We take a similar approach to other tests we've written here -- we have a map of various forms of our range operator and the expected returned value. We then loop through and actually evaluate our test code to check whether the value returned is the one we were expecting. Now that we have our test (and it's failing), we can update the evaluator to turn range expressions (1 .. 3) into a List object ([1, 2, 3]). Once again, we already evaluate infix operators and specifically, infix operators where both operands are numbers in evalNumberInfixExpression(). This is another simple switch statement. All we need to do is add a new case for our range operator (..).

// evaluator/evaluator.go

func evalNumberInfixExpression(node *ast.InfixExpression, operator string, left object.Object, right object.Object, env *object.Environment) object.Object {
    switch operator {
        // [...]
        case "..":
            numbers := make([]object.Object, 0)
            one := decimal.NewFromInt(1)
            num := leftValue

            for {
                numbers = append(numbers, &object.Number{Value: num})

                if num.GreaterThanOrEqual(rightValue) break

                num = num.Add(one)
            }

            return &object.List{Elements: numbers}
        default:
        // [ ..]

Zaidlang utilizies decimals for its number system, so we have to work with things a little differently here than you might expect, but the approach is the same.
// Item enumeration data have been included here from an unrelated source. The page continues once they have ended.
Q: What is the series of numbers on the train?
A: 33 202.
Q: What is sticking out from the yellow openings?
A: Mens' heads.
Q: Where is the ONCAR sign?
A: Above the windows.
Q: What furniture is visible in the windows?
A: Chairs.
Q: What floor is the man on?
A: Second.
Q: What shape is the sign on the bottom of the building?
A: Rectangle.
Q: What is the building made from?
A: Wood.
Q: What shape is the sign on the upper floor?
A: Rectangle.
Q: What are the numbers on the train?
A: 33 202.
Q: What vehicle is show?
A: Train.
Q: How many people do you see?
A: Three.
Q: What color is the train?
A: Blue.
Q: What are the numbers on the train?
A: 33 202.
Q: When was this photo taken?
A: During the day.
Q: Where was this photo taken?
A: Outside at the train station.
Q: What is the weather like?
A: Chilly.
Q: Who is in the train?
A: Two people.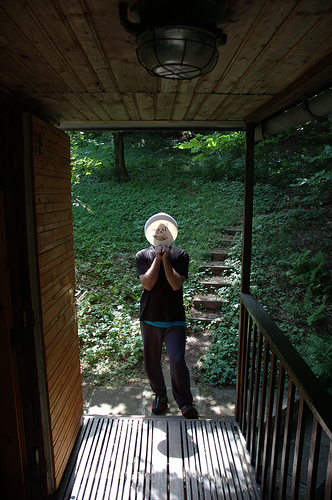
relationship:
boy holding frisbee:
[126, 214, 221, 439] [143, 213, 181, 251]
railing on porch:
[234, 291, 331, 499] [71, 265, 320, 484]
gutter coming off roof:
[249, 85, 331, 143] [29, 26, 321, 140]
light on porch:
[118, 6, 227, 77] [3, 0, 331, 499]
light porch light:
[118, 6, 227, 77] [118, 6, 227, 77]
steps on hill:
[186, 185, 245, 333] [72, 182, 330, 420]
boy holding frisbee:
[134, 211, 198, 419] [143, 213, 181, 251]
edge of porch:
[70, 124, 243, 421] [3, 0, 331, 499]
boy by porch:
[134, 211, 198, 419] [3, 0, 331, 499]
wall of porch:
[26, 109, 84, 494] [3, 0, 331, 499]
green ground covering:
[72, 182, 330, 420] [69, 132, 330, 386]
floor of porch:
[60, 416, 261, 500] [3, 0, 331, 499]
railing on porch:
[234, 291, 331, 499] [3, 0, 331, 499]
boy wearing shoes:
[134, 211, 198, 419] [149, 398, 200, 419]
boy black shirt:
[134, 211, 198, 419] [134, 246, 189, 323]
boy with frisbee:
[134, 211, 198, 419] [143, 213, 181, 251]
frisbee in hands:
[143, 213, 181, 251] [152, 243, 173, 261]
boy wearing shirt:
[134, 211, 198, 419] [134, 246, 189, 323]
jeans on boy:
[142, 323, 195, 407] [134, 211, 198, 419]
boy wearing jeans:
[134, 211, 198, 419] [142, 323, 195, 407]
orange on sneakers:
[148, 400, 188, 415] [149, 398, 200, 419]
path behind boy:
[190, 185, 293, 333] [134, 211, 198, 419]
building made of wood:
[6, 4, 327, 499] [3, 0, 331, 499]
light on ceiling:
[118, 6, 227, 77] [2, 2, 331, 129]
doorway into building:
[5, 86, 58, 500] [6, 4, 327, 499]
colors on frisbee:
[149, 218, 173, 245] [143, 213, 181, 251]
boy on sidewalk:
[134, 211, 198, 419] [85, 385, 307, 421]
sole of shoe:
[183, 410, 196, 420] [177, 402, 199, 418]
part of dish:
[279, 422, 309, 462] [283, 439, 320, 476]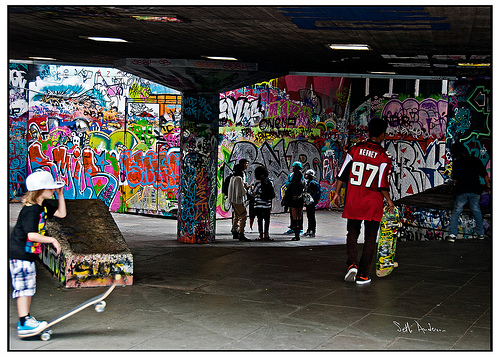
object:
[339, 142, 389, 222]
shirt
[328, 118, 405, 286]
man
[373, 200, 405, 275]
board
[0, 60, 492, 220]
wall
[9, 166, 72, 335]
boy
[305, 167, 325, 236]
people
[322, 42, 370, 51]
light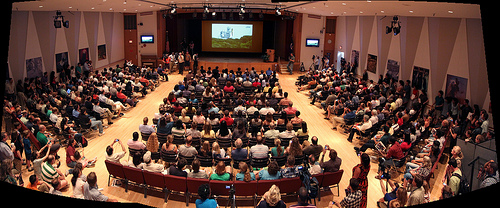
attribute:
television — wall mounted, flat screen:
[210, 24, 255, 53]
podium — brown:
[268, 48, 275, 62]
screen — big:
[197, 17, 267, 56]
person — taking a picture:
[103, 137, 130, 168]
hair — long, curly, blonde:
[145, 132, 159, 152]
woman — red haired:
[209, 160, 233, 180]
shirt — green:
[210, 172, 230, 179]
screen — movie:
[213, 24, 255, 48]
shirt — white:
[39, 161, 59, 186]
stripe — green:
[43, 162, 58, 177]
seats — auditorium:
[105, 160, 126, 190]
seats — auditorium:
[117, 162, 143, 190]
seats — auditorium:
[141, 170, 167, 202]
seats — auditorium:
[164, 174, 188, 202]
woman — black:
[215, 121, 233, 145]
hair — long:
[218, 120, 229, 135]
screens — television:
[126, 16, 387, 68]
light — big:
[384, 15, 406, 35]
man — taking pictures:
[309, 140, 347, 185]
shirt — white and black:
[337, 190, 364, 205]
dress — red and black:
[349, 164, 371, 204]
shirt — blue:
[213, 173, 237, 181]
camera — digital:
[112, 138, 118, 146]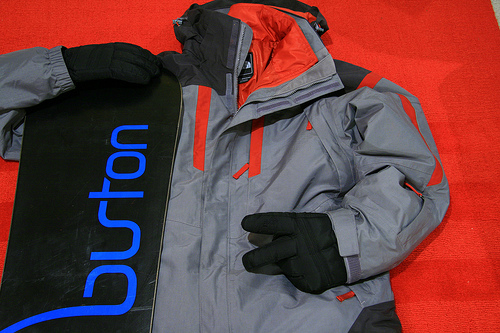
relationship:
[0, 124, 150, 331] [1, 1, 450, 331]
lettering on gray jacket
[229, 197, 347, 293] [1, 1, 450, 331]
glove in gray jacket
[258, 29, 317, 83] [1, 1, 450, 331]
lining in gray jacket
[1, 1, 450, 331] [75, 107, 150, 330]
gray jacket with writing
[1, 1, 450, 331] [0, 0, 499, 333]
gray jacket on carpet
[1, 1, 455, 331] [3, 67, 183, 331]
gray jacket with board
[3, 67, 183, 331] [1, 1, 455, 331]
board on top gray jacket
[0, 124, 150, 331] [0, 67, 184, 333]
lettering on board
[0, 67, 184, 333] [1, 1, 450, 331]
board on gray jacket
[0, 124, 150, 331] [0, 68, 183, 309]
lettering on skateboard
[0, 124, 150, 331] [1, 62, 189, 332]
lettering on snowboard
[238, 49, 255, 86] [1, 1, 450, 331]
tag inside gray jacket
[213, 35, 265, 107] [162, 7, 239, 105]
velcro on jacket neck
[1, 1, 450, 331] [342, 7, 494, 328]
gray jacket on a backing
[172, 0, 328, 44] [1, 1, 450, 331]
hood on gray jacket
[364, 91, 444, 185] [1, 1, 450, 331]
strip on gray jacket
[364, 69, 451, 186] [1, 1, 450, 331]
strip on gray jacket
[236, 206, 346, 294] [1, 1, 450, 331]
glove attached to gray jacket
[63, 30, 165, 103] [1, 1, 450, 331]
glove attached to gray jacket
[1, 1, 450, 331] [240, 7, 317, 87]
gray jacket with lining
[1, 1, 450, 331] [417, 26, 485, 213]
gray jacket on carpet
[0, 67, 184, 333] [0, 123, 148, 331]
board with lettering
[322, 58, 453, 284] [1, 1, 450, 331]
sleeve of gray jacket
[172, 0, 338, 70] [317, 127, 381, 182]
hood is lying on ground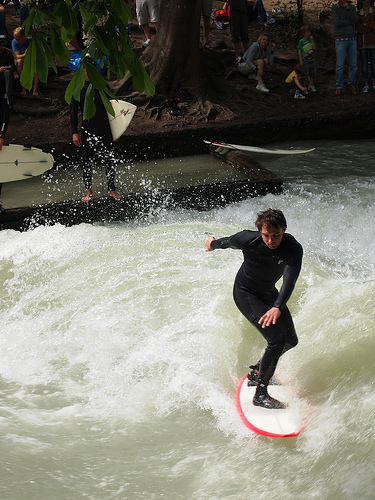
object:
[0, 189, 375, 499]
sea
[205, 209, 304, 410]
man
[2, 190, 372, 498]
wave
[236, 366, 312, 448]
surfboard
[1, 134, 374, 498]
water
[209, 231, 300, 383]
wet suit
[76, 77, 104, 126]
leaf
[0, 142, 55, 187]
surfboard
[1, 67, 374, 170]
ground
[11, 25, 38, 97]
person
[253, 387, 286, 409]
shoe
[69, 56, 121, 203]
person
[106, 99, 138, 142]
surfboard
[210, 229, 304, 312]
rashguard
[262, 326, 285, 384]
legging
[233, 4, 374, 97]
spectator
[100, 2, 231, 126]
trunk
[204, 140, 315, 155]
board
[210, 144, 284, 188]
log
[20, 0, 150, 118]
branch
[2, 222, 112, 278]
foam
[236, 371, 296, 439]
edge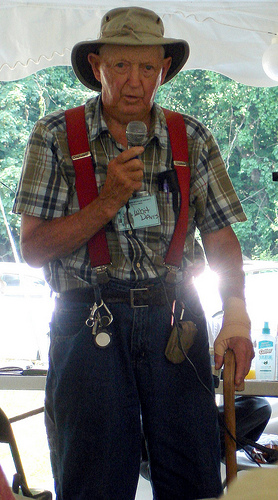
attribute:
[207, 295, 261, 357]
bandage on hand — brown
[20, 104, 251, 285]
short sleeved shirt — plaid, short sleeved, green, white, black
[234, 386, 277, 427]
knee of man — seated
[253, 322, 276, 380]
squeeze bottle — blue, white, red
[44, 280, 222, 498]
jeans — blue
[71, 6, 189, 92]
hat — frumpy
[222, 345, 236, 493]
cane — wooden, brown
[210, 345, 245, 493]
cane — brown, wooden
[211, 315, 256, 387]
hand — bandaged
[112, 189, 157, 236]
tag — covered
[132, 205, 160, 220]
writing — black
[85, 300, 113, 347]
keys — silver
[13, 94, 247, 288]
shirt — brown, plaid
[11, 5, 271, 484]
man — old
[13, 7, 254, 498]
man — old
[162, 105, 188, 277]
suspenders — red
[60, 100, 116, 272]
suspenders — red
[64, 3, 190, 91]
hat — tan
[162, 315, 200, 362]
case — brown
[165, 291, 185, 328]
hook — silver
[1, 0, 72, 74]
tent — white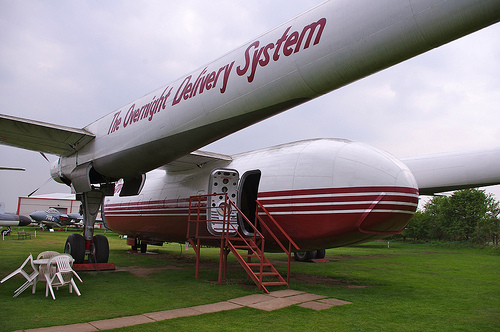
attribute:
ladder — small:
[208, 190, 312, 297]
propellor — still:
[1, 142, 88, 207]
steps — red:
[222, 199, 294, 293]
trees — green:
[406, 184, 498, 254]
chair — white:
[45, 252, 85, 301]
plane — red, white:
[1, 3, 498, 295]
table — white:
[11, 246, 108, 323]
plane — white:
[2, 3, 492, 265]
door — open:
[203, 166, 239, 237]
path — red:
[32, 241, 333, 330]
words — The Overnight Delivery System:
[103, 5, 334, 146]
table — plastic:
[35, 259, 62, 289]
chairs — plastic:
[0, 252, 40, 297]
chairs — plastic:
[47, 252, 80, 299]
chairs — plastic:
[35, 249, 65, 296]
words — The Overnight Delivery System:
[105, 17, 325, 136]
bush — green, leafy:
[418, 186, 498, 246]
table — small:
[27, 253, 77, 295]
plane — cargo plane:
[53, 143, 493, 285]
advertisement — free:
[105, 15, 328, 135]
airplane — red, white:
[3, 3, 497, 268]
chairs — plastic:
[8, 246, 84, 304]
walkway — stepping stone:
[140, 295, 321, 315]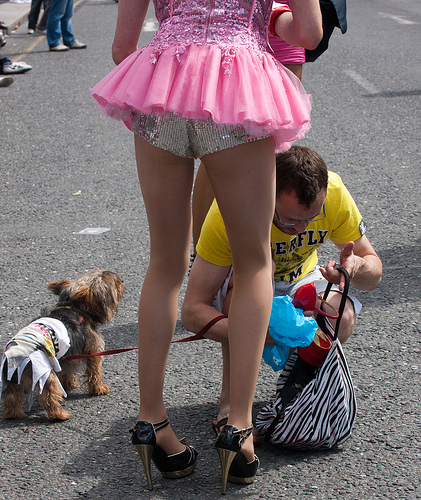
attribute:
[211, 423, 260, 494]
shoe — black, gold, high heeled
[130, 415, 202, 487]
shoe — black, gold, high heeled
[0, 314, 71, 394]
shirt — white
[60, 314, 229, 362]
leash — red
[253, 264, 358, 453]
bag — black, white, zebra striped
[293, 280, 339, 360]
shoe — red, high heeled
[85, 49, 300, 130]
tut — pink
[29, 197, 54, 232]
asphalt — black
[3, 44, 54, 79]
lines — yellow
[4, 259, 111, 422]
dog — small and brown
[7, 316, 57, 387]
outfit — white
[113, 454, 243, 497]
shoes — black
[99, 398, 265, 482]
shoes — black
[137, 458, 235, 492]
heels — gold  spiky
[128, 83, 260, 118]
skirt — short and pink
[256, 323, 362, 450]
bag — zebra print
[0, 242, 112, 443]
dog — small and brown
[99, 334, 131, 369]
leash — red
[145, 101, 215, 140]
panties — shiny and  silver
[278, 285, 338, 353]
shoe — red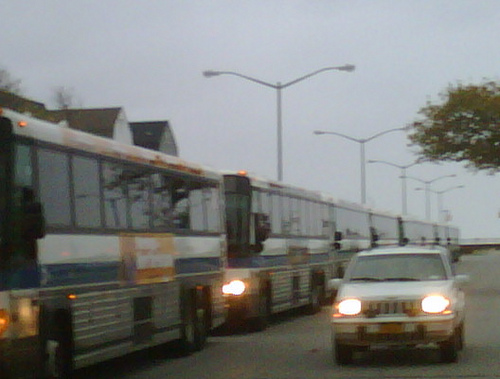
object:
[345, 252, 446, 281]
windshield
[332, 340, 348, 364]
wheel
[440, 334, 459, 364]
wheel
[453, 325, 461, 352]
wheel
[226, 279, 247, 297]
headlight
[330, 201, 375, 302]
bus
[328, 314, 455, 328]
bumper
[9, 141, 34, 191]
window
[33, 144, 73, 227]
window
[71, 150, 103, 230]
window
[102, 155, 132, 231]
window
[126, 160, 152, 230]
window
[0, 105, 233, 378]
bus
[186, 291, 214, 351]
wheel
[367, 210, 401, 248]
bus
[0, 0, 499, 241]
clouds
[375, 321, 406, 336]
license plate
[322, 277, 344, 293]
mirror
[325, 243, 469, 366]
car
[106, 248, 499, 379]
road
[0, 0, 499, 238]
sky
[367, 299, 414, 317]
grill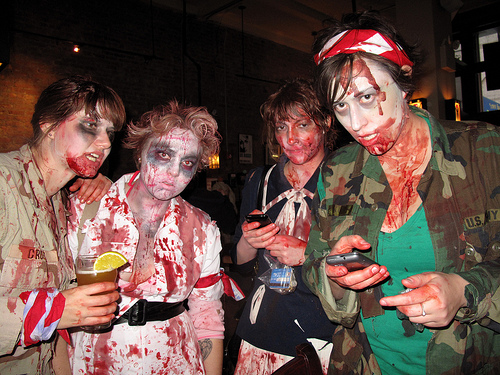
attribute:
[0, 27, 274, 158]
wall — brown 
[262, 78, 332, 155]
hair — brown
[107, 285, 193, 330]
belt — black 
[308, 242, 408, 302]
cell phone — gray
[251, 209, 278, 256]
cell phone — black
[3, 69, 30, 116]
wall — clean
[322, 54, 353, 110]
hair — dark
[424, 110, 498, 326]
shirt — Camo 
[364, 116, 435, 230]
red stain — red 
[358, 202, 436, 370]
green cloth — green 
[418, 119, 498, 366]
green cloth — green 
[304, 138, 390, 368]
green cloth — green 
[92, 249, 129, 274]
slice — orange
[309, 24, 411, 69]
band — red, white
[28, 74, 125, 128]
hair — brown 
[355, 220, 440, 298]
green shirt — green 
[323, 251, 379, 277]
phone — mobile 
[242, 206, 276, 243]
phone — black 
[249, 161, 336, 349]
shirt — black 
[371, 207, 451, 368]
shirt — green 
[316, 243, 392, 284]
phone — grey 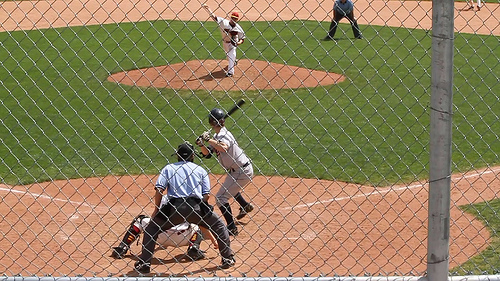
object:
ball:
[202, 4, 209, 11]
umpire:
[133, 140, 240, 275]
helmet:
[206, 107, 227, 122]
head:
[207, 107, 226, 129]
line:
[268, 149, 498, 226]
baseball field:
[28, 7, 467, 183]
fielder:
[464, 2, 485, 19]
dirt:
[1, 3, 498, 37]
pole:
[437, 0, 452, 272]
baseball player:
[194, 108, 254, 236]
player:
[174, 107, 338, 231]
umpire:
[156, 145, 236, 264]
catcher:
[109, 192, 211, 264]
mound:
[99, 45, 355, 92]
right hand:
[201, 7, 210, 12]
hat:
[229, 13, 241, 19]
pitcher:
[197, 2, 246, 80]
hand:
[348, 15, 359, 30]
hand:
[327, 13, 339, 23]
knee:
[326, 21, 341, 28]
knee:
[350, 20, 361, 32]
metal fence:
[0, 0, 498, 280]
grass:
[1, 17, 498, 187]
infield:
[2, 2, 499, 222]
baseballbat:
[197, 96, 246, 146]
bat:
[194, 92, 249, 140]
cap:
[228, 10, 239, 22]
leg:
[190, 221, 200, 261]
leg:
[121, 212, 150, 249]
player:
[199, 12, 245, 75]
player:
[321, 0, 361, 42]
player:
[135, 140, 235, 276]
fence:
[0, 2, 499, 280]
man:
[465, 0, 479, 11]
  1. Create a loop, starting at our left operand value
  2. Append the number to our map
  3. Check if the number is greater than or equal to the right operand
  4. If not, increment the number and loop again
  5. If so, break out of the loop and return the List object And with that, our evaluator update is complete. We can now fully utilize our new range operator within our Zaidlang programs!

Conclusion

We've covered a lot here, seeing some of the core steps the interpreter takes; reading the raw source code, converting it into a series of tokens, parsing and then finally evaluating the results to be executed by the computer. The range operator and for (___ in ___) statements will be available in v1.0.0.